うらなり

卑怯な待ち駒は正攻法
著:小林信彦 デ:大久保明子 文春文庫*1

あてにならないマドンナを残して転任した《うらなり》も50歳。《山嵐》からの連絡で、銀座に向かうが――坊っちゃん』(夏目漱石) *2から30年、明治から昭和まで生きた英語教師の肖像。
ハムレット』(シェークスピア/久生十蘭) *3の翻案だと知らずに『ハムレット・シンドローム』(樺山三英) *4を読んだ後、本書を手に取ったんですが、著者による「創作ノート」が『ハムレット』の端役を主人公にした『ローゼンクランツとギルデンスターンは死んだ』(ストッパード) *5に触れていて、なんかちょっとした偶然を感じたり。

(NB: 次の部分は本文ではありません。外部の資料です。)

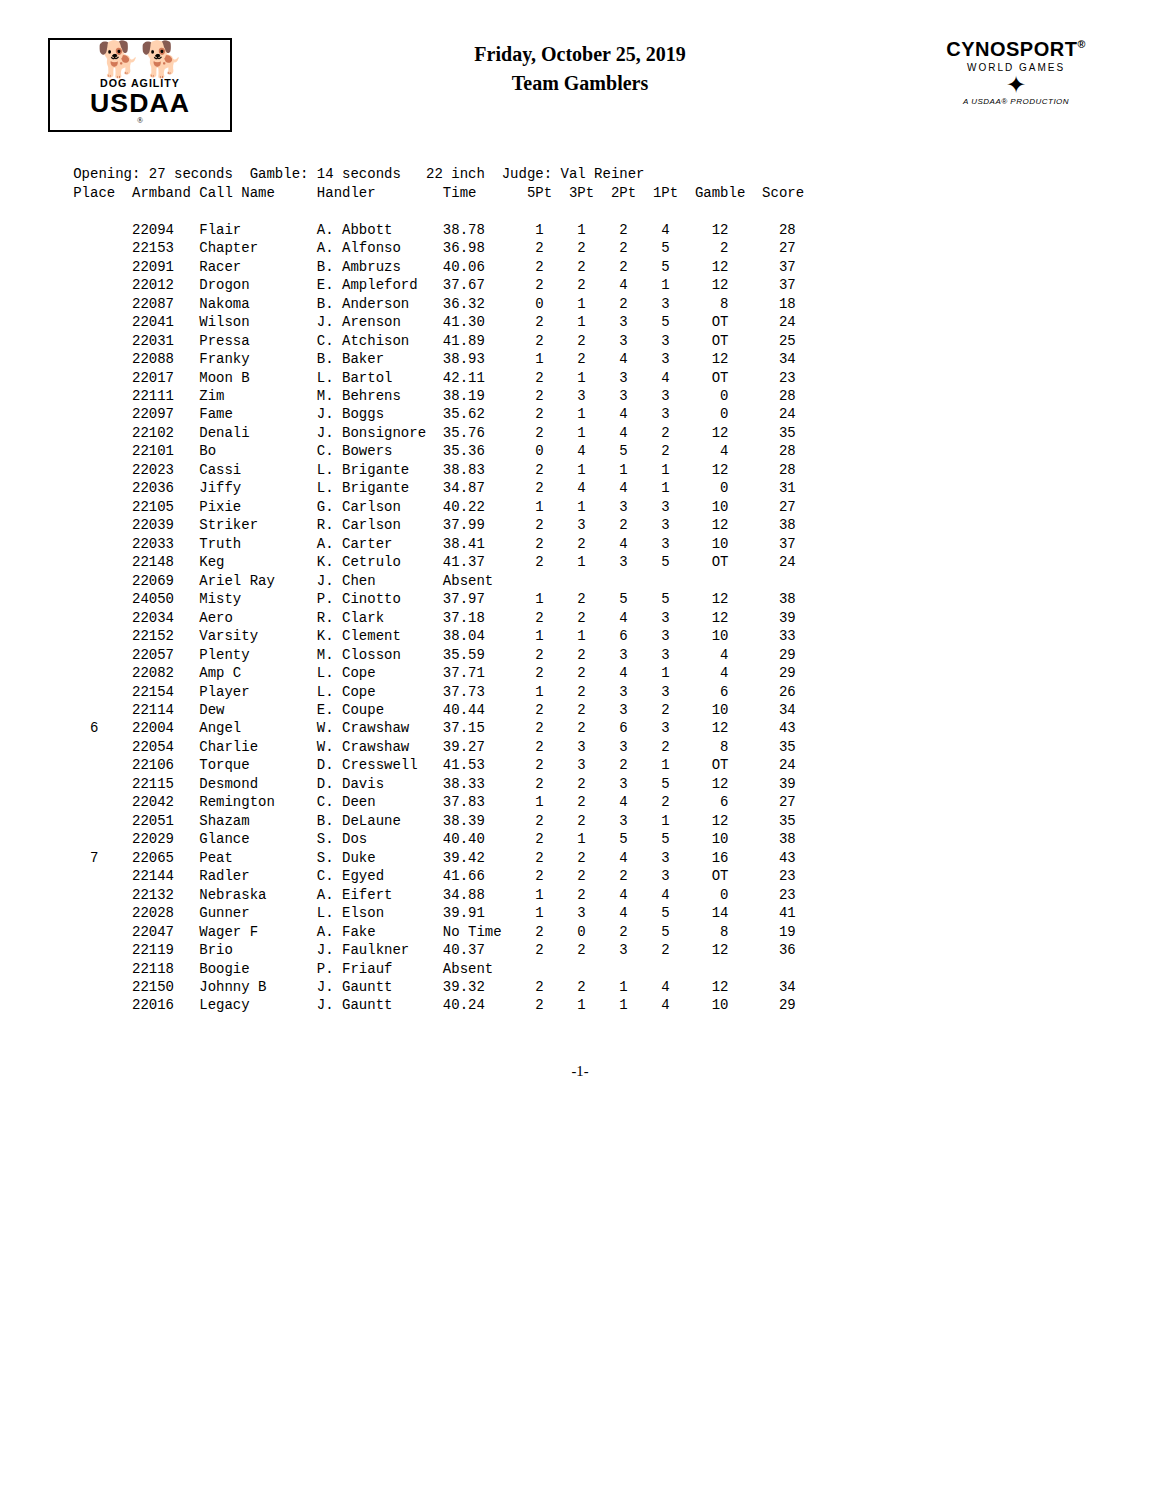🐕🐕
DOG AGILITY
USDAA
®
Friday, October 25, 2019
Team Gamblers
CYNOSPORT®
WORLD GAMES
✦
A USDAA® PRODUCTION
   Opening: 27 seconds  Gamble: 14 seconds   22 inch  Judge: Val Reiner
   Place  Armband Call Name     Handler        Time      5Pt  3Pt  2Pt  1Pt  Gamble  Score

          22094   Flair         A. Abbott      38.78      1    1    2    4     12      28
          22153   Chapter       A. Alfonso     36.98      2    2    2    5      2      27
          22091   Racer         B. Ambruzs     40.06      2    2    2    5     12      37
          22012   Drogon        E. Ampleford   37.67      2    2    4    1     12      37
          22087   Nakoma        B. Anderson    36.32      0    1    2    3      8      18
          22041   Wilson        J. Arenson     41.30      2    1    3    5     OT      24
          22031   Pressa        C. Atchison    41.89      2    2    3    3     OT      25
          22088   Franky        B. Baker       38.93      1    2    4    3     12      34
          22017   Moon B        L. Bartol      42.11      2    1    3    4     OT      23
          22111   Zim           M. Behrens     38.19      2    3    3    3      0      28
          22097   Fame          J. Boggs       35.62      2    1    4    3      0      24
          22102   Denali        J. Bonsignore  35.76      2    1    4    2     12      35
          22101   Bo            C. Bowers      35.36      0    4    5    2      4      28
          22023   Cassi         L. Brigante    38.83      2    1    1    1     12      28
          22036   Jiffy         L. Brigante    34.87      2    4    4    1      0      31
          22105   Pixie         G. Carlson     40.22      1    1    3    3     10      27
          22039   Striker       R. Carlson     37.99      2    3    2    3     12      38
          22033   Truth         A. Carter      38.41      2    2    4    3     10      37
          22148   Keg           K. Cetrulo     41.37      2    1    3    5     OT      24
          22069   Ariel Ray     J. Chen        Absent
          24050   Misty         P. Cinotto     37.97      1    2    5    5     12      38
          22034   Aero          R. Clark       37.18      2    2    4    3     12      39
          22152   Varsity       K. Clement     38.04      1    1    6    3     10      33
          22057   Plenty        M. Closson     35.59      2    2    3    3      4      29
          22082   Amp C         L. Cope        37.71      2    2    4    1      4      29
          22154   Player        L. Cope        37.73      1    2    3    3      6      26
          22114   Dew           E. Coupe       40.44      2    2    3    2     10      34
     6    22004   Angel         W. Crawshaw    37.15      2    2    6    3     12      43
          22054   Charlie       W. Crawshaw    39.27      2    3    3    2      8      35
          22106   Torque        D. Cresswell   41.53      2    3    2    1     OT      24
          22115   Desmond       D. Davis       38.33      2    2    3    5     12      39
          22042   Remington     C. Deen        37.83      1    2    4    2      6      27
          22051   Shazam        B. DeLaune     38.39      2    2    3    1     12      35
          22029   Glance        S. Dos         40.40      2    1    5    5     10      38
     7    22065   Peat          S. Duke        39.42      2    2    4    3     16      43
          22144   Radler        C. Egyed       41.66      2    2    2    3     OT      23
          22132   Nebraska      A. Eifert      34.88      1    2    4    4      0      23
          22028   Gunner        L. Elson       39.91      1    3    4    5     14      41
          22047   Wager F       A. Fake        No Time    2    0    2    5      8      19
          22119   Brio          J. Faulkner    40.37      2    2    3    2     12      36
          22118   Boogie        P. Friauf      Absent
          22150   Johnny B      J. Gauntt      39.32      2    2    1    4     12      34
          22016   Legacy        J. Gauntt      40.24      2    1    1    4     10      29
-1-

解説や創作ノートでは、戯画的で読者にタイプがすぐにわかる「フラット(平面的)キャラクター」と作中で劇的に発展(変化)していく「ラウンド(立体的)キャラクター」が、『小説の諸相』(フォースター) *6を参照して対比されています。前者こそ、データベース参照型のキャラクター、なのかな。
原作でのうらなりの記述がかなり少ない、ということにも驚きましたが、本作でのうらなりの行動は、原作からイメージしていたうらなり通り、という感じなのにも驚き。お勧め。